REQUIRED WORK —
- a) Answer these questions from the forum thread about the Fly Fishing Film Tour:
(i) How much do tickets cost?
(ii) How many people are in Coconut Groves' group this year?
(iii) How many tickets did fishcatchr pick up?
- b) Copy the passage in the forum thread about the Fly Fishing Film Tour from "Totally agree - first" up to and including "the community there." word for word.

READING TEXT —
+---+

# Fly Fishing Film Tour - Saint Arnold Brewing Co - April 17



## aggie182 (Sep 12, 2010)

I am looking forward to this event and wanted to put the word out. Fishing movies, beer, and BSing with fellow fisherman - it doesn't get much better than that. Tickets are $25 and a portion of the ticket price will benefit HOW.

http://www.saintarnold.com/news/index.html#flyfishing

http://www.flyfilmtour.com/


----------



## FTAC03 (Sep 12, 2007)

I've got my ticket. It's a great time and not just for fly fisherman. Bring a buddy that doesn't flyfish and introduce them to something new and different.


----------



## Coconut Groves (Nov 2, 2011)

Totally agree - first year I went with just my brother. Then the next year another friend joined us. This year, we have a group of 6 going. It's an event. Plus, you get to see everyone from the community there.


----------



## fishcatchr (Apr 8, 2009)

Just picked up two tickets. See ya there!


----------



## Golden (Aug 1, 2006)

+---+

SUPPLIED INFORMATION —

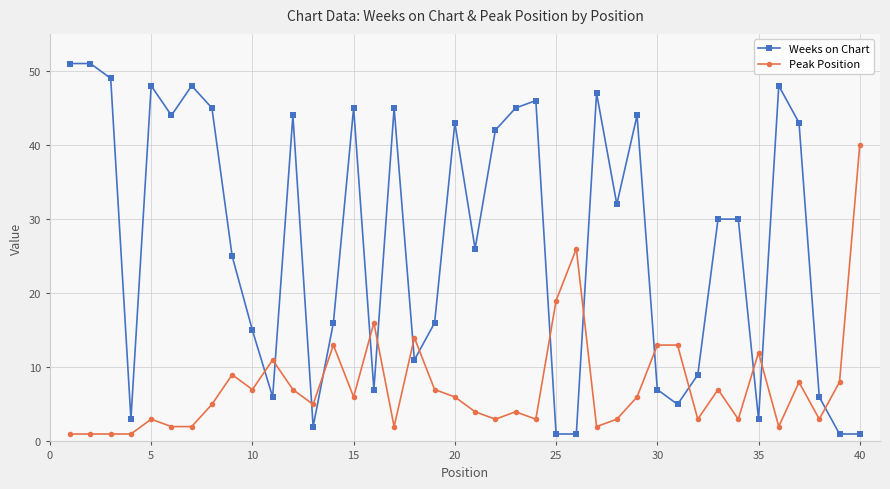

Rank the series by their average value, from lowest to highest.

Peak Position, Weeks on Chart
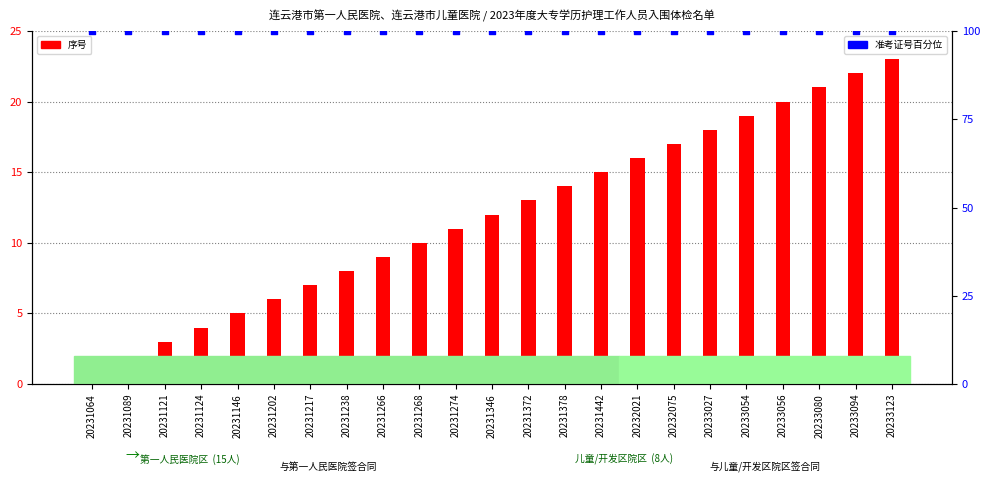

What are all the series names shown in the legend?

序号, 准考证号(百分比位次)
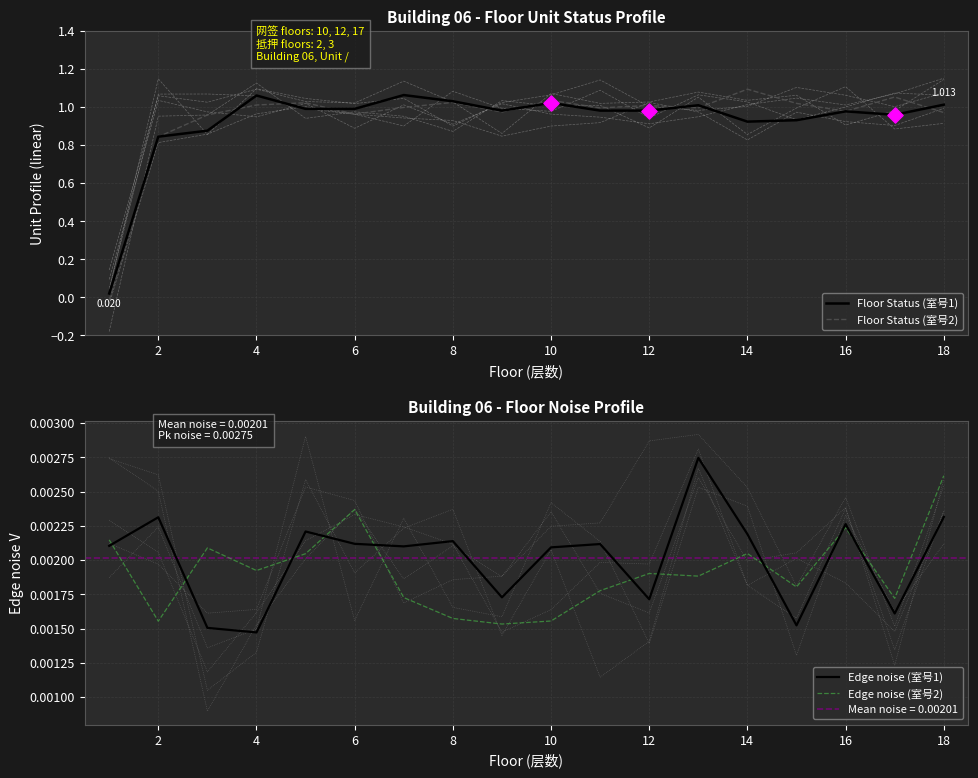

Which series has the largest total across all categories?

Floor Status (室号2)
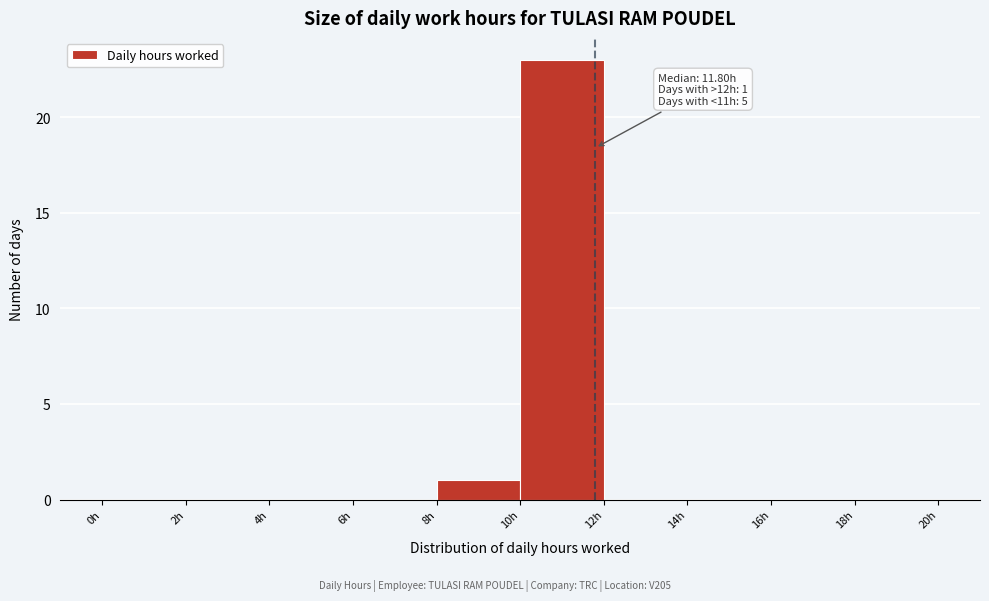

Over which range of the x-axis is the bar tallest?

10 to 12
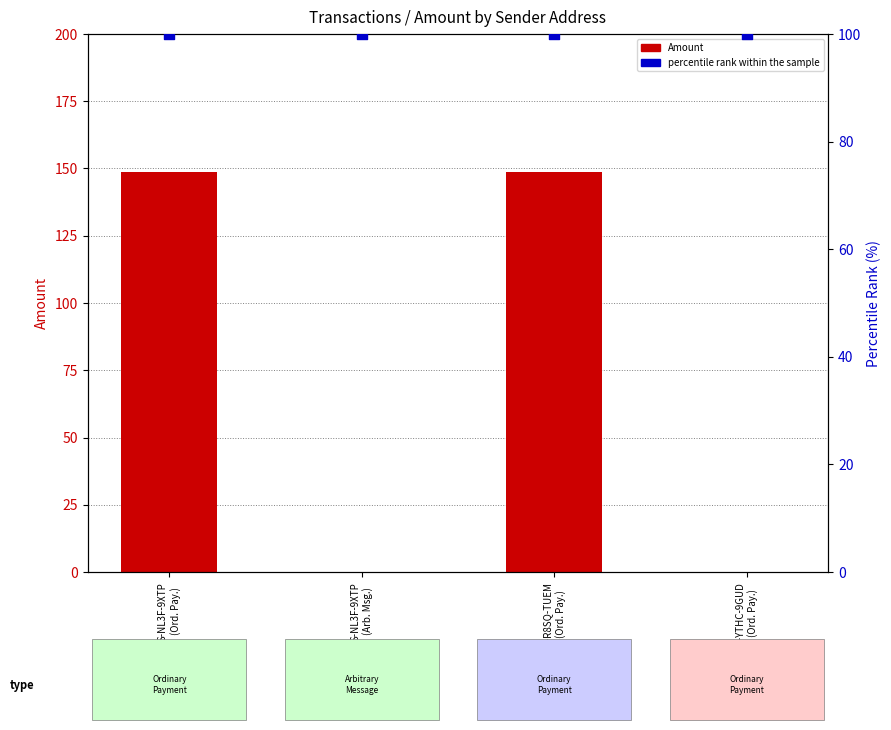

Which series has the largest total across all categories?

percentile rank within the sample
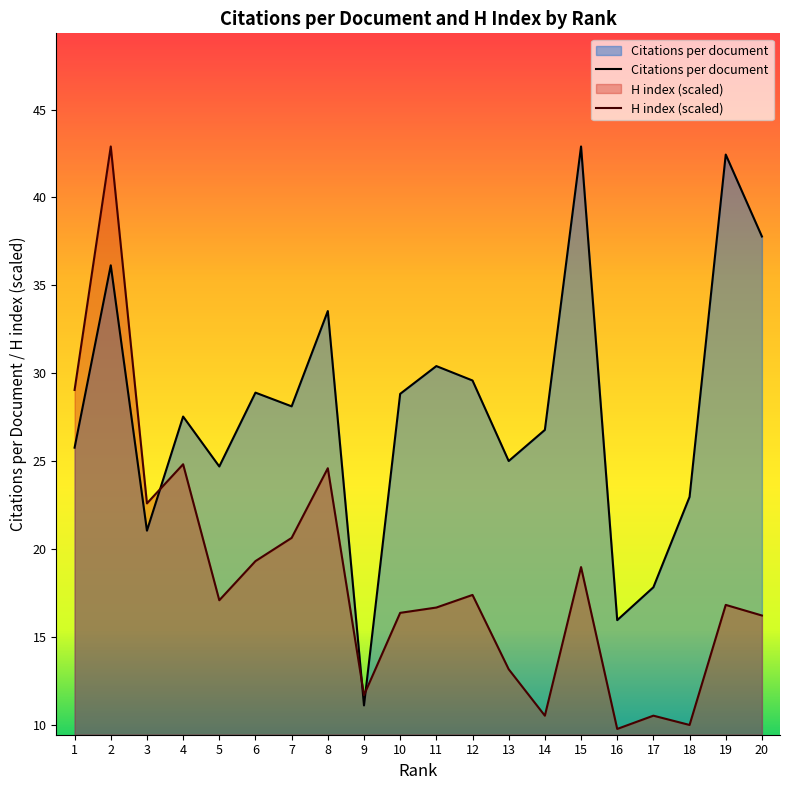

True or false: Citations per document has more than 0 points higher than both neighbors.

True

+---+

OUTPUTS FOR THE TASKS —
- a)
(i) $25
(ii) 6
(iii) Two

- b)
Totally agree - first year I went with just my brother. Then the next year another friend joined us. This year, we have a group of 6 going. It's an event. Plus, you get to see everyone from the community there.